** START **

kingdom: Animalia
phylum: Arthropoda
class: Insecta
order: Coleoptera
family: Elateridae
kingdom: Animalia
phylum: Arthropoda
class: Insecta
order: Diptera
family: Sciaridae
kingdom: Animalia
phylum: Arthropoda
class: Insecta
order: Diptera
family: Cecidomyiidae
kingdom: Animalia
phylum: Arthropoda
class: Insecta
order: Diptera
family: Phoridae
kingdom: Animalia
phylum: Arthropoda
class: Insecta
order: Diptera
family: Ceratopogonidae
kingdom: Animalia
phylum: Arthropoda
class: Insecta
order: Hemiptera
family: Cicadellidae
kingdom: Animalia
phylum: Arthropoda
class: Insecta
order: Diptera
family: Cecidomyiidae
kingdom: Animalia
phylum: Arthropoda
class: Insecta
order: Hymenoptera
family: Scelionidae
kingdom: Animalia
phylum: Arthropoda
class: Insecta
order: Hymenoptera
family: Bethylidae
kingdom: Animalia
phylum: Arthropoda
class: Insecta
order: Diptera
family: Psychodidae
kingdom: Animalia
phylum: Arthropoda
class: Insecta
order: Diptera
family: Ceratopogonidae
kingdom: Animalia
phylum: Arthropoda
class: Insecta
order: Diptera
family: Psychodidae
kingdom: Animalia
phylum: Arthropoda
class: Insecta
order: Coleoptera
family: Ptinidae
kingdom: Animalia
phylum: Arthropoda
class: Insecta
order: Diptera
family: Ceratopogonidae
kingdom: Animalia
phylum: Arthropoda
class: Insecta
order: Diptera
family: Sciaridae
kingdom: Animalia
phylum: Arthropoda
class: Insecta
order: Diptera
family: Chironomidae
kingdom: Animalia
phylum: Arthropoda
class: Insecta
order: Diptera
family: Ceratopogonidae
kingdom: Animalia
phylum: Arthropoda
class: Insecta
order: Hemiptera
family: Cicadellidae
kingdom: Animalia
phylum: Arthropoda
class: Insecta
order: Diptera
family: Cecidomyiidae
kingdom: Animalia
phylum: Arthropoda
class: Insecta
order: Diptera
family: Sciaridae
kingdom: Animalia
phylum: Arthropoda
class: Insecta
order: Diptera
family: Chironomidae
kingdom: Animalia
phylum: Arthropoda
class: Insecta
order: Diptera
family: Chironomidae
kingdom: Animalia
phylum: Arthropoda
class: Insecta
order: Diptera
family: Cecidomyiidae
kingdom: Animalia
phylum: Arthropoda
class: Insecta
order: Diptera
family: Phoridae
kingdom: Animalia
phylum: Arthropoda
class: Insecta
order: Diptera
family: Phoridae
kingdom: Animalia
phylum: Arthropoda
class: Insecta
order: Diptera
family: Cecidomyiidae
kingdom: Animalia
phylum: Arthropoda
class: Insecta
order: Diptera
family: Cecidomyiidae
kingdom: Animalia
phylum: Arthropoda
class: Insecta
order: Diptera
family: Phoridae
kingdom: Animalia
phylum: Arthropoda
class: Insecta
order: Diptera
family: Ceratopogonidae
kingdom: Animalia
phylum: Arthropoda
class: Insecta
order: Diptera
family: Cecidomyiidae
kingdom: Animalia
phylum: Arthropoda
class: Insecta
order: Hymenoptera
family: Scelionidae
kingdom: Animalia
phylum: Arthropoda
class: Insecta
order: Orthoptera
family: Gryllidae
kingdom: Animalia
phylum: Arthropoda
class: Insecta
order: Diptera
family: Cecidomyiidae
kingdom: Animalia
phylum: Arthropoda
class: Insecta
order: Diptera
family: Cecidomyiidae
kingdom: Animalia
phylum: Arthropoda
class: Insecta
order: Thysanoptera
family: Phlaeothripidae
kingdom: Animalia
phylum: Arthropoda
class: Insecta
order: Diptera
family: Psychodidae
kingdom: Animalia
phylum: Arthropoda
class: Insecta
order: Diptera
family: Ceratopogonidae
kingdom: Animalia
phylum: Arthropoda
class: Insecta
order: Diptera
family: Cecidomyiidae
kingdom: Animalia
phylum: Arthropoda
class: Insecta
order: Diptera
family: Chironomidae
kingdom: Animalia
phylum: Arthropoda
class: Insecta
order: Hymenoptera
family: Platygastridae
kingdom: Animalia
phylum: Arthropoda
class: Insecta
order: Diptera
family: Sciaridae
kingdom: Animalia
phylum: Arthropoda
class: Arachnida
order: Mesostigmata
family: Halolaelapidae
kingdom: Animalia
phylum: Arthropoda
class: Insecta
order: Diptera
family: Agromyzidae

** END **

Convert all of the lines above into a JSON list of strings, one string per line, leaving out any blank lines.

- **Solution below**:
[
  "kingdom: Animalia",
  "phylum: Arthropoda",
  "class: Insecta",
  "order: Coleoptera",
  "family: Elateridae",
  "kingdom: Animalia",
  "phylum: Arthropoda",
  "class: Insecta",
  "order: Diptera",
  "family: Sciaridae",
  "kingdom: Animalia",
  "phylum: Arthropoda",
  "class: Insecta",
  "order: Diptera",
  "family: Cecidomyiidae",
  "kingdom: Animalia",
  "phylum: Arthropoda",
  "class: Insecta",
  "order: Diptera",
  "family: Phoridae",
  "kingdom: Animalia",
  "phylum: Arthropoda",
  "class: Insecta",
  "order: Diptera",
  "family: Ceratopogonidae",
  "kingdom: Animalia",
  "phylum: Arthropoda",
  "class: Insecta",
  "order: Hemiptera",
  "family: Cicadellidae",
  "kingdom: Animalia",
  "phylum: Arthropoda",
  "class: Insecta",
  "order: Diptera",
  "family: Cecidomyiidae",
  "kingdom: Animalia",
  "phylum: Arthropoda",
  "class: Insecta",
  "order: Hymenoptera",
  "family: Scelionidae",
  "kingdom: Animalia",
  "phylum: Arthropoda",
  "class: Insecta",
  "order: Hymenoptera",
  "family: Bethylidae",
  "kingdom: Animalia",
  "phylum: Arthropoda",
  "class: Insecta",
  "order: Diptera",
  "family: Psychodidae",
  "kingdom: Animalia",
  "phylum: Arthropoda",
  "class: Insecta",
  "order: Diptera",
  "family: Ceratopogonidae",
  "kingdom: Animalia",
  "phylum: Arthropoda",
  "class: Insecta",
  "order: Diptera",
  "family: Psychodidae",
  "kingdom: Animalia",
  "phylum: Arthropoda",
  "class: Insecta",
  "order: Coleoptera",
  "family: Ptinidae",
  "kingdom: Animalia",
  "phylum: Arthropoda",
  "class: Insecta",
  "order: Diptera",
  "family: Ceratopogonidae",
  "kingdom: Animalia",
  "phylum: Arthropoda",
  "class: Insecta",
  "order: Diptera",
  "family: Sciaridae",
  "kingdom: Animalia",
  "phylum: Arthropoda",
  "class: Insecta",
  "order: Diptera",
  "family: Chironomidae",
  "kingdom: Animalia",
  "phylum: Arthropoda",
  "class: Insecta",
  "order: Diptera",
  "family: Ceratopogonidae",
  "kingdom: Animalia",
  "phylum: Arthropoda",
  "class: Insecta",
  "order: Hemiptera",
  "family: Cicadellidae",
  "kingdom: Animalia",
  "phylum: Arthropoda",
  "class: Insecta",
  "order: Diptera",
  "family: Cecidomyiidae",
  "kingdom: Animalia",
  "phylum: Arthropoda",
  "class: Insecta",
  "order: Diptera",
  "family: Sciaridae",
  "kingdom: Animalia",
  "phylum: Arthropoda",
  "class: Insecta",
  "order: Diptera",
  "family: Chironomidae",
  "kingdom: Animalia",
  "phylum: Arthropoda",
  "class: Insecta",
  "order: Diptera",
  "family: Chironomidae",
  "kingdom: Animalia",
  "phylum: Arthropoda",
  "class: Insecta",
  "order: Diptera",
  "family: Cecidomyiidae",
  "kingdom: Animalia",
  "phylum: Arthropoda",
  "class: Insecta",
  "order: Diptera",
  "family: Phoridae",
  "kingdom: Animalia",
  "phylum: Arthropoda",
  "class: Insecta",
  "order: Diptera",
  "family: Phoridae",
  "kingdom: Animalia",
  "phylum: Arthropoda",
  "class: Insecta",
  "order: Diptera",
  "family: Cecidomyiidae",
  "kingdom: Animalia",
  "phylum: Arthropoda",
  "class: Insecta",
  "order: Diptera",
  "family: Cecidomyiidae",
  "kingdom: Animalia",
  "phylum: Arthropoda",
  "class: Insecta",
  "order: Diptera",
  "family: Phoridae",
  "kingdom: Animalia",
  "phylum: Arthropoda",
  "class: Insecta",
  "order: Diptera",
  "family: Ceratopogonidae",
  "kingdom: Animalia",
  "phylum: Arthropoda",
  "class: Insecta",
  "order: Diptera",
  "family: Cecidomyiidae",
  "kingdom: Animalia",
  "phylum: Arthropoda",
  "class: Insecta",
  "order: Hymenoptera",
  "family: Scelionidae",
  "kingdom: Animalia",
  "phylum: Arthropoda",
  "class: Insecta",
  "order: Orthoptera",
  "family: Gryllidae",
  "kingdom: Animalia",
  "phylum: Arthropoda",
  "class: Insecta",
  "order: Diptera",
  "family: Cecidomyiidae",
  "kingdom: Animalia",
  "phylum: Arthropoda",
  "class: Insecta",
  "order: Diptera",
  "family: Cecidomyiidae",
  "kingdom: Animalia",
  "phylum: Arthropoda",
  "class: Insecta",
  "order: Thysanoptera",
  "family: Phlaeothripidae",
  "kingdom: Animalia",
  "phylum: Arthropoda",
  "class: Insecta",
  "order: Diptera",
  "family: Psychodidae",
  "kingdom: Animalia",
  "phylum: Arthropoda",
  "class: Insecta",
  "order: Diptera",
  "family: Ceratopogonidae",
  "kingdom: Animalia",
  "phylum: Arthropoda",
  "class: Insecta",
  "order: Diptera",
  "family: Cecidomyiidae",
  "kingdom: Animalia",
  "phylum: Arthropoda",
  "class: Insecta",
  "order: Diptera",
  "family: Chironomidae",
  "kingdom: Animalia",
  "phylum: Arthropoda",
  "class: Insecta",
  "order: Hymenoptera",
  "family: Platygastridae",
  "kingdom: Animalia",
  "phylum: Arthropoda",
  "class: Insecta",
  "order: Diptera",
  "family: Sciaridae",
  "kingdom: Animalia",
  "phylum: Arthropoda",
  "class: Arachnida",
  "order: Mesostigmata",
  "family: Halolaelapidae",
  "kingdom: Animalia",
  "phylum: Arthropoda",
  "class: Insecta",
  "order: Diptera",
  "family: Agromyzidae"
]